Pourquoi anticiper dès maintenant ces évolutions du DPE ?
Mieux vaut se préparer à ces changements dès aujourd’hui :
- La réglementation apporte plus de clarté et limite le risque de contestation lors des transactions immobilières, ce qui rassure vendeurs et acheteurs.
- Les professionnels réactifs pourront accélérer les opérations de vente et de location dans un marché qui exige plus de transparence et de conformité.
- Un accompagnement par des experts certifiés demeure le moyen le plus sûr d’éviter les erreurs et de garantir que chaque dossier respecte le cadre légal en vigueur.

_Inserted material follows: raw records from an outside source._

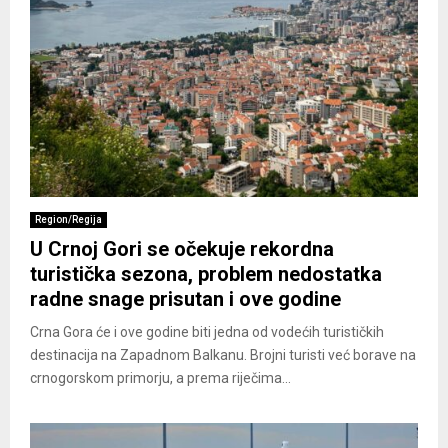
Region/Regija
U Crnoj Gori se očekuje rekordna
turistička sezona, problem nedostatka
radne snage prisutan i ove godine
Crna Gora će i ove godine biti jedna od vodećih turističkih
destinacija na Zapadnom Balkanu. Brojni turisti već borave na
crnogorskom primorju, a prema riječima...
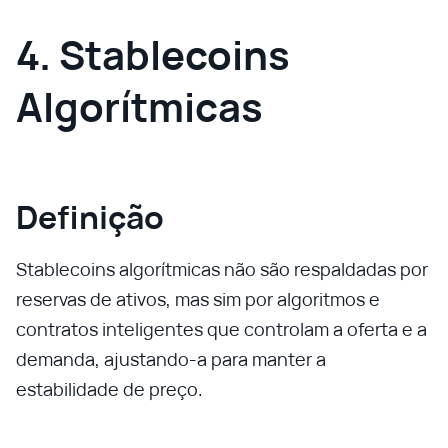
4. Stablecoins
Algorítmicas
Definição
Stablecoins algorítmicas não são respaldadas por
reservas de ativos, mas sim por algoritmos e
contratos inteligentes que controlam a oferta e a
demanda, ajustando-a para manter a
estabilidade de preço.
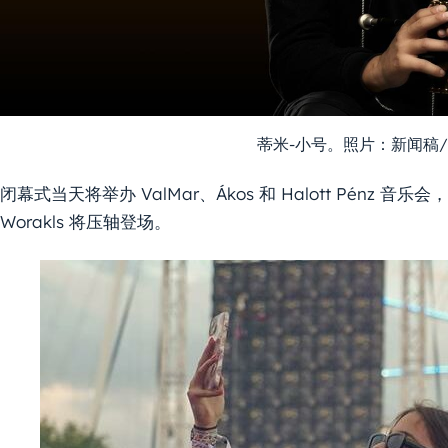
蒂米-小号。照片：新闻稿
闭幕式当天将举办 ValMar、Ákos 和 Halott Pén
Worakls 将压轴登场。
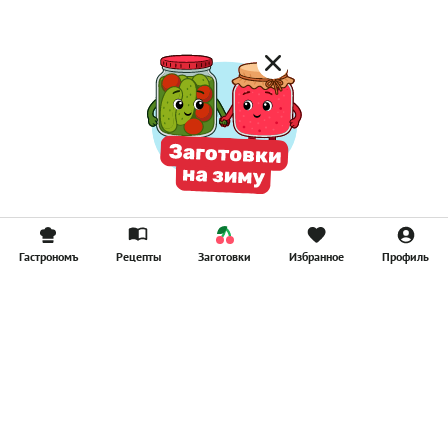
Гастрономъ
Рецепты
Заготовки
Избранное
Профиль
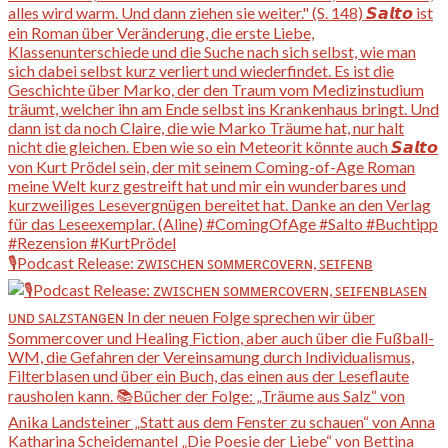
🎙️Podcast Release: ᴢᴡɪꜱᴄʜᴇɴ ꜱᴏᴍᴍᴇʀᴄᴏᴠᴇʀɴ, ꜱᴇɪꜰᴇɴʙ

La réforme du DPE en 2026 représente donc à la fois une opportunité de valorisation pour certains logements et une contrainte supplémentaire pour d’autres, notamment en copropriété. Anticiper l’adaptation de ses diagnostics et préparer les éventuels travaux d’amélioration s’avère indispensable pour tous les propriétaires souhaitant limiter les coûts futurs et maximiser le rendement de leur bien.